La Abogacía de la Generalitat no ve conflicto de interés en la quita a una empresa de la que Puig es accionista

El pleno del Consell ha avanzado una semana más en la configuración del organigrama del Consell con nombramientos en el segundo y tercer escalafón, un mes después de su constitución.
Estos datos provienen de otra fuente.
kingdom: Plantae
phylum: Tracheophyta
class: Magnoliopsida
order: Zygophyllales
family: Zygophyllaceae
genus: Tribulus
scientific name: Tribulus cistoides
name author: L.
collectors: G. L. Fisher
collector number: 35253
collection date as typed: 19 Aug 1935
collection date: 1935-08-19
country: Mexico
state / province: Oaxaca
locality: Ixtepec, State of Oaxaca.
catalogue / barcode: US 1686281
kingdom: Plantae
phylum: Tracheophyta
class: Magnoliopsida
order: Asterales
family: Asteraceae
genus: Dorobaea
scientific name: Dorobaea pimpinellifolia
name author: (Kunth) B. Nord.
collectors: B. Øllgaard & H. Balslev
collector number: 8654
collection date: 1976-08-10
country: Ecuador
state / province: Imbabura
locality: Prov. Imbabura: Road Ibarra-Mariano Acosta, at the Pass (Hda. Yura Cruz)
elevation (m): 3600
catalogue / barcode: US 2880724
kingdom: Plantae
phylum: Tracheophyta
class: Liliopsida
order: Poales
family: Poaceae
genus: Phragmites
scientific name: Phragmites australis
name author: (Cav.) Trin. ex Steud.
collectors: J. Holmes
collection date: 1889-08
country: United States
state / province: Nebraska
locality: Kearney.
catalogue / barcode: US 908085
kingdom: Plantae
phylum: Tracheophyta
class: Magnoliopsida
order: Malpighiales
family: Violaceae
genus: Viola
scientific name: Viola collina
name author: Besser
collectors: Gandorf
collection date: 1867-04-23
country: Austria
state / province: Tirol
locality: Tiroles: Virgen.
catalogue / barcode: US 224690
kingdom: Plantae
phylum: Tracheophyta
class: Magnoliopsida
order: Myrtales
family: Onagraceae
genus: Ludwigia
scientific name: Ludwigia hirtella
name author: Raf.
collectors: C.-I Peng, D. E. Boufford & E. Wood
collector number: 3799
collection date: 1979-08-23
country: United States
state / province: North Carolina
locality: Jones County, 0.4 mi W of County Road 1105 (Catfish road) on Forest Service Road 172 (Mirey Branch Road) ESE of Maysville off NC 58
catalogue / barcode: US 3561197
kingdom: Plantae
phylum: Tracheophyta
Los nombramientos más significativos, por fin, se han producido en Presidencia, donde estaba todo pendiente.

Allí, según ha explicado la portavoz del Consell, y vicepresidenta, Mónica Oltra, se ha nombrado como secretaria autonómica de Comunicación a Blanca Marín, a Esther Ortega como la directora de Gabinete del Presidente, y a Zulima Pérez como directora general de Diálogo Social.

De igual manera, se ha nombrado a María Such Palomares, como directora general del Institut Valencià de les Dones mientras que a la anterior directora general de Trabajo, Cristina Moreno, como subsecretaria de Hacienda y Modelo Económico, a Juan Pérez Ballester, director general de Modelo Económico, Financiación Autonómica y Política Financiera, y José Manuel García Duarte, como director general de Tecnologías de la Información y las Comunicaciones:

Asimismo, David Alfonso Jarque ha sido nombrado director general de Función Pública; Miguel Gomicia Giménez, director general de Formación Profesional y Enseñanzas de Régimen Especial; Llanos Cuenca González, directora general de Planificación, Eficiencia y Atención al Paciente; Diego Marín Fabra, director general de Prevención de Incendios Forestales y Chelo Angulo Luna, directora general de Cooperación Internacional al Desarrollo.

Sin conflicto de intereses

Por otra parte, a preguntas de los medios comunicación, la vicepresidenta del Consell, Mónica Oltra, ha anunciado este viernes que la Abogacía de la Generalitat, a petición del Consell, ha emitido un informe en el que concluye que el presidente de la Generalitat, Ximo Puig, no incurrió en conflicto de interés al participar en la votación de un decreto que facultaba al Instituto Valenciano de Finanzas (IVF) a condonar parte de la deuda de una empresa de la que Puig es accionista.

Según ha explicado Oltra, el hecho de que Puig participase en una votación del Consell para aprobar el nuevo reglamento del IVF no supone un conflicto de interés por parte del presidente, a pesar de que con ese decreto, entre otras cuestiones, se habilitaba al IVF a realizar grandes quitas como la que posteriormente se concedió a Pecsa, la empresa editora del diario Mediterráneo de la que Puig tiene una participación accionarial del 1,17%.

En sus conclusiones, la Abogacía dice que el “no procedía” que el presidente de la Generalitat se abstuviese en la votación de la aprobación del Decreto porque “se trata de un procedimiento de aprobación de una disposición de carácter general y por tanto sin afectación singular directa a ningún tipo de asunto.

Desde el PP-CV no se comparte esta visión, y ha pedido la comparecencia del jefe del Consell para explique su situación, además ha registrado en Les Corts una iniciativa para instar al Consell a iniciar un procedimiento sancionador contra Puig “por no haberse abstenido de la votación del Decreto del IVF y por mentir en su declaración de bienes”.

Según los populares existe “incumplimiento del Código de Buen Gobierno y de la Ley de Incompatibilidades” por parte de Puig porque el presidente debe inhibirse del conocimiento de asuntos que interesen a empresas o sociedades en las que hayan realizado funciones de dirección, asesoramiento o administración.